Task to carry out: Word for word, print each record, dropping any image it holds.
START Recorded data
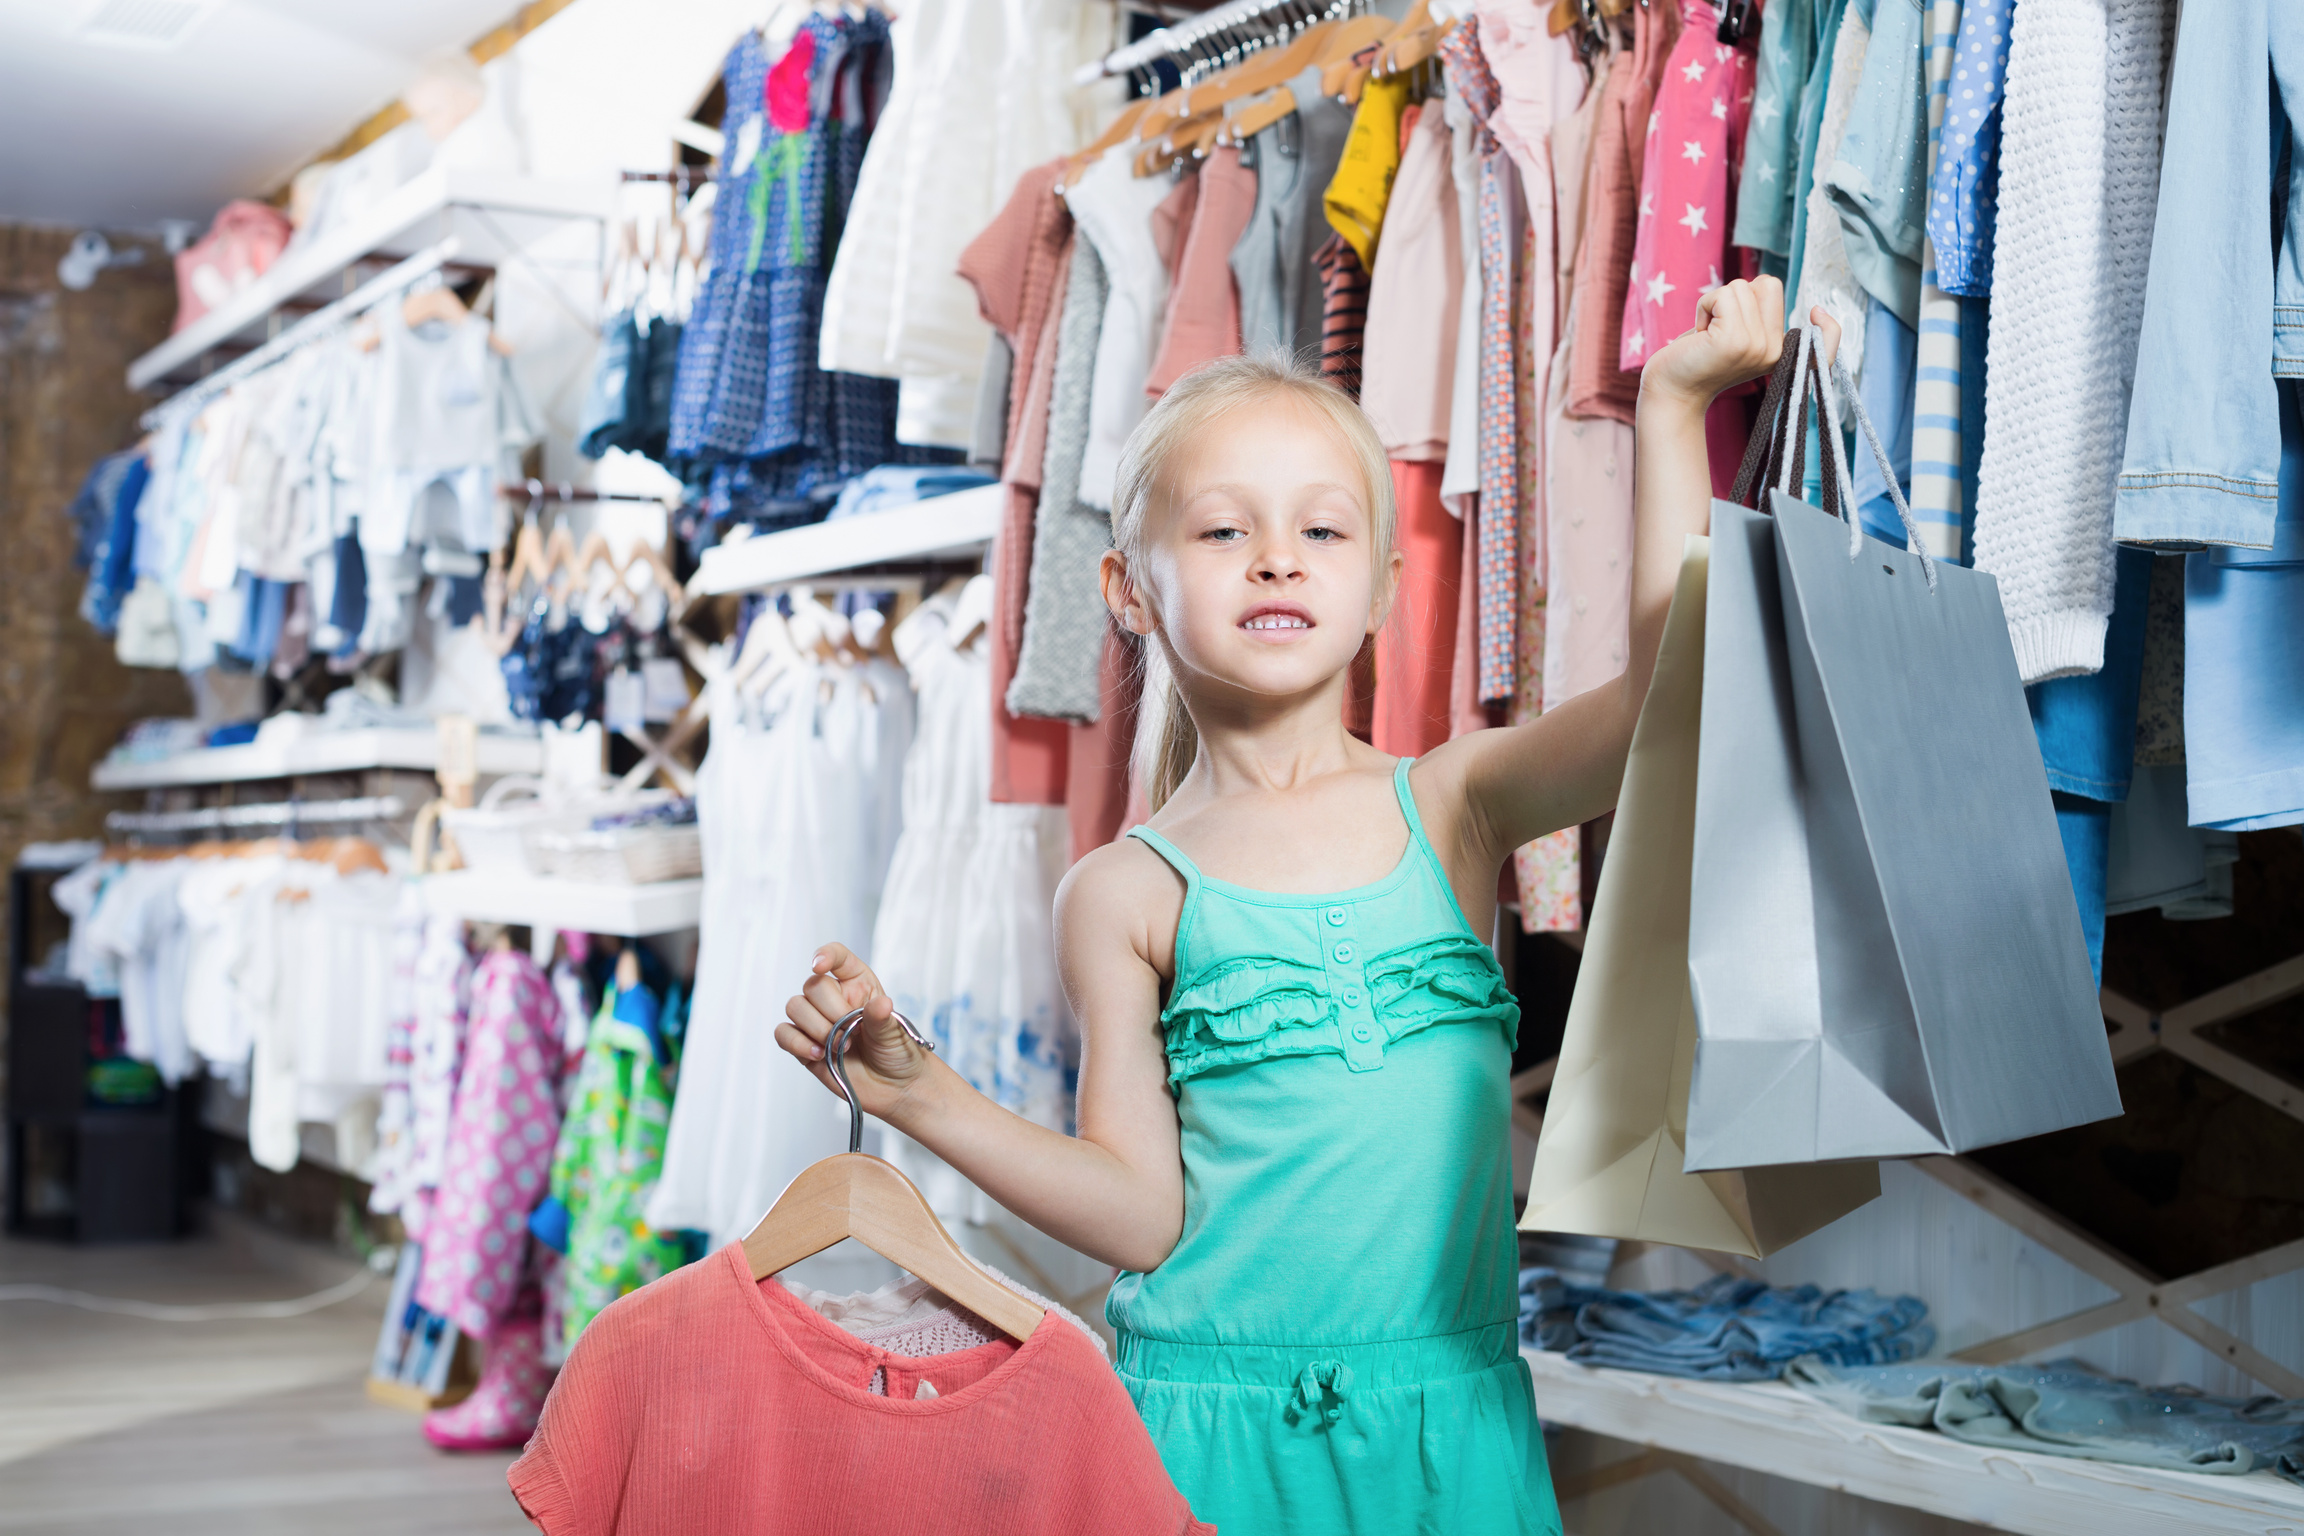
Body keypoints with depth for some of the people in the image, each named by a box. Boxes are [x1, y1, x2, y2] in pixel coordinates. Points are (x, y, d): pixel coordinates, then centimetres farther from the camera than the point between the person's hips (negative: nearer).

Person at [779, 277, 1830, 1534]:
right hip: (1213, 1419, -1)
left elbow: (1666, 694, -15)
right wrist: (918, 1093, -13)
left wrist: (1672, 405, -16)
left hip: (1451, 1421, 1)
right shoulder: (1126, 895, -1)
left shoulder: (1450, 804, 2)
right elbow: (1140, 1212, -3)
END Recorded data
Written answer:
Body keypoints with depth for some of the people in the image, each named by a box. Boxes are [x1, y1, x2, y2] in pixel coordinates. Points are (x, y, d): pixel coordinates, then centimetres farther from the camera than the point between the person's hips (negative: nearer).

Person at [779, 277, 1830, 1534]:
right hip: (1213, 1419, -1)
left elbow: (1666, 694, -15)
right wrist: (918, 1093, -13)
left wrist: (1672, 405, -16)
left hip: (1451, 1421, 1)
right shoulder: (1126, 895, -1)
left shoulder: (1450, 804, 2)
right elbow: (1140, 1212, -3)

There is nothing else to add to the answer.